YOUR ASSIGNMENT » Among the entries below, take the line with "31: (438, 79, 82.48)" and the line with "45: (158, 194, 27.27)", and output them and every line between them exactly, with nothing else.

LISTED RECORDS »
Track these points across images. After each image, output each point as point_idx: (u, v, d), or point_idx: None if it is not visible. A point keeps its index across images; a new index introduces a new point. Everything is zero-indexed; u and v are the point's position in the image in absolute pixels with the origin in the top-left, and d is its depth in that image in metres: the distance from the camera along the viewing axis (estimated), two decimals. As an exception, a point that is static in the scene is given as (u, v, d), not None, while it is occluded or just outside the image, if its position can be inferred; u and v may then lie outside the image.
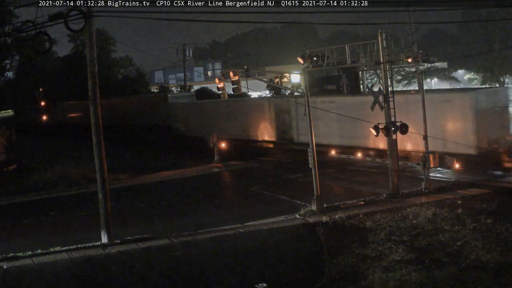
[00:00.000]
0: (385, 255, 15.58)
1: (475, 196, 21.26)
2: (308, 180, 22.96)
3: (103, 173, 18.63)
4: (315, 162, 21.27)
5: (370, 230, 17.86)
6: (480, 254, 14.95)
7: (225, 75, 25.42)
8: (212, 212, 22.78)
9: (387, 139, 23.06)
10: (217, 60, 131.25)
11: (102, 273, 15.83)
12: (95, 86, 18.56)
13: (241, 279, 14.78)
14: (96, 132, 18.58)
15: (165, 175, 32.19)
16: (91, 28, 18.23)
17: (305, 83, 22.11)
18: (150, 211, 23.67)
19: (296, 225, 19.60)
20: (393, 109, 22.74)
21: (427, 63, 24.33)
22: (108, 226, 18.44)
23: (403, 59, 24.48)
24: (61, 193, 28.35)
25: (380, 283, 13.70)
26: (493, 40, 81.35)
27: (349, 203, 21.76)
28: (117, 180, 29.88)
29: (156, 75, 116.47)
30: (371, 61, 24.97)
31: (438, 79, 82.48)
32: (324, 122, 30.66)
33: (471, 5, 39.35)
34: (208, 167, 33.99)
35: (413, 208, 19.83)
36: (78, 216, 23.34)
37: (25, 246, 18.01)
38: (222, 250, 17.07)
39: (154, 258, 16.70)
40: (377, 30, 23.37)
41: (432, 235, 16.85)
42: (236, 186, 29.45)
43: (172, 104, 49.17)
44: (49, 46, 18.74)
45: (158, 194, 27.27)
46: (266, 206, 22.87)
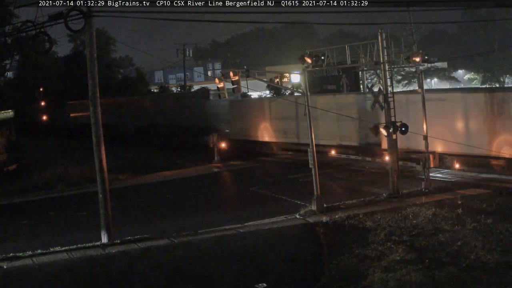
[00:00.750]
0: (385, 255, 15.57)
1: (475, 196, 21.26)
2: (308, 180, 22.96)
3: (103, 173, 18.65)
4: (315, 162, 21.26)
5: (370, 230, 17.85)
6: (480, 254, 14.94)
7: (225, 75, 25.42)
8: (212, 212, 22.78)
9: (387, 139, 23.07)
10: (217, 60, 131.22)
11: (102, 273, 15.82)
12: (95, 86, 18.56)
13: (241, 279, 14.77)
14: (96, 132, 18.59)
15: (164, 175, 32.24)
16: (91, 28, 18.23)
17: (305, 83, 22.10)
18: (150, 211, 23.68)
19: (296, 225, 19.60)
20: (393, 109, 22.75)
21: (427, 63, 24.30)
22: (108, 226, 18.44)
23: (403, 59, 24.50)
24: (61, 193, 28.37)
25: (380, 283, 13.69)
26: (493, 40, 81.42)
27: (349, 203, 21.76)
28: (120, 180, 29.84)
29: (156, 75, 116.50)
30: (371, 61, 24.97)
31: (438, 79, 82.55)
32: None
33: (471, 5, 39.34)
34: (208, 167, 34.01)
35: (413, 208, 19.82)
36: (78, 216, 23.34)
37: (25, 246, 18.01)
38: (222, 250, 17.07)
39: (154, 258, 16.69)
40: (377, 30, 23.37)
41: (432, 235, 16.84)
42: (236, 186, 29.45)
43: (213, 102, 43.49)
44: (49, 46, 18.76)
45: (158, 194, 27.30)
46: (266, 206, 22.86)
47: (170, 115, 49.14)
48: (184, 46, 69.48)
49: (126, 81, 71.99)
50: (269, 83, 40.67)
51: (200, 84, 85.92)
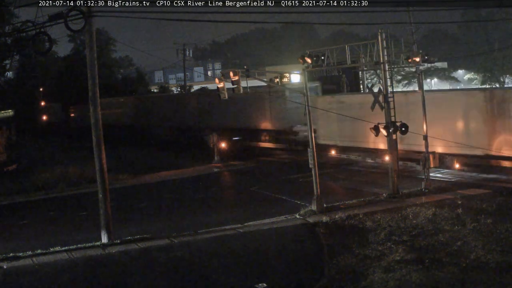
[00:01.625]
0: (385, 255, 15.57)
1: (475, 196, 21.26)
2: (308, 180, 22.96)
3: (103, 173, 18.64)
4: (315, 162, 21.27)
5: (370, 230, 17.85)
6: (480, 254, 14.94)
7: (225, 75, 25.39)
8: (212, 212, 22.77)
9: (387, 139, 23.06)
10: (217, 60, 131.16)
11: (102, 273, 15.83)
12: (95, 86, 18.56)
13: (241, 279, 14.77)
14: (96, 132, 18.59)
15: (164, 175, 32.22)
16: (91, 28, 18.23)
17: (305, 83, 22.10)
18: (150, 211, 23.68)
19: (296, 225, 19.60)
20: (393, 109, 22.74)
21: (427, 63, 24.32)
22: (108, 226, 18.43)
23: (403, 59, 24.50)
24: (61, 193, 28.37)
25: (380, 283, 13.70)
26: (493, 40, 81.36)
27: (349, 203, 21.75)
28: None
29: (156, 75, 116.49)
30: (371, 61, 24.97)
31: (438, 79, 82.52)
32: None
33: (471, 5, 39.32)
34: (208, 167, 34.00)
35: (413, 208, 19.82)
36: (78, 216, 23.34)
37: (25, 246, 18.00)
38: (222, 250, 17.06)
39: (154, 258, 16.69)
40: (377, 30, 23.37)
41: (432, 235, 16.85)
42: (236, 186, 29.44)
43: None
44: (49, 46, 18.73)
45: (159, 194, 27.29)
46: (266, 206, 22.85)
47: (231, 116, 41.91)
48: (184, 46, 69.42)
49: (126, 81, 71.98)
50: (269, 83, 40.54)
51: (200, 84, 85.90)
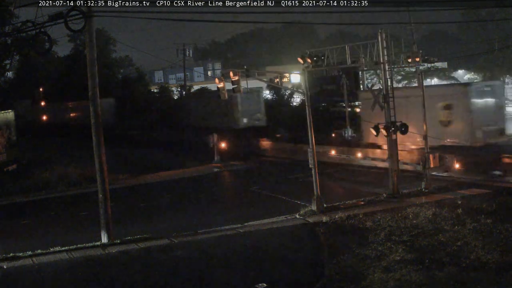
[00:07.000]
0: (385, 255, 15.57)
1: (475, 196, 21.28)
2: (308, 180, 22.96)
3: (103, 173, 18.63)
4: (315, 162, 21.28)
5: (370, 230, 17.85)
6: (480, 254, 14.94)
7: (225, 75, 25.43)
8: (212, 212, 22.78)
9: (387, 139, 23.06)
10: (217, 60, 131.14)
11: (102, 273, 15.82)
12: (95, 86, 18.57)
13: (241, 279, 14.77)
14: (96, 132, 18.59)
15: (164, 175, 32.21)
16: (91, 28, 18.24)
17: (305, 83, 22.11)
18: (150, 211, 23.68)
19: (296, 225, 19.61)
20: (393, 109, 22.74)
21: (427, 63, 24.34)
22: (108, 226, 18.45)
23: (403, 59, 24.50)
24: (61, 193, 28.37)
25: (380, 283, 13.69)
26: (493, 40, 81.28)
27: (349, 203, 21.76)
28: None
29: (156, 75, 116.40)
30: (371, 61, 24.98)
31: (438, 79, 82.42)
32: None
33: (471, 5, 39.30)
34: (208, 167, 34.01)
35: (413, 208, 19.82)
36: (78, 216, 23.35)
37: (25, 246, 18.00)
38: (222, 250, 17.07)
39: (154, 258, 16.70)
40: (377, 30, 23.37)
41: (432, 235, 16.84)
42: (236, 186, 29.45)
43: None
44: (49, 46, 18.73)
45: (159, 194, 27.28)
46: (266, 206, 22.87)
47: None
48: (184, 46, 69.37)
49: (126, 81, 71.89)
50: (269, 83, 40.52)
51: (200, 84, 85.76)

OUTPUT OF THE EXERCISE »
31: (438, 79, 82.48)
32: (324, 122, 30.66)
33: (471, 5, 39.35)
34: (208, 167, 33.99)
35: (413, 208, 19.83)
36: (78, 216, 23.34)
37: (25, 246, 18.01)
38: (222, 250, 17.07)
39: (154, 258, 16.70)
40: (377, 30, 23.37)
41: (432, 235, 16.85)
42: (236, 186, 29.45)
43: (172, 104, 49.17)
44: (49, 46, 18.74)
45: (158, 194, 27.27)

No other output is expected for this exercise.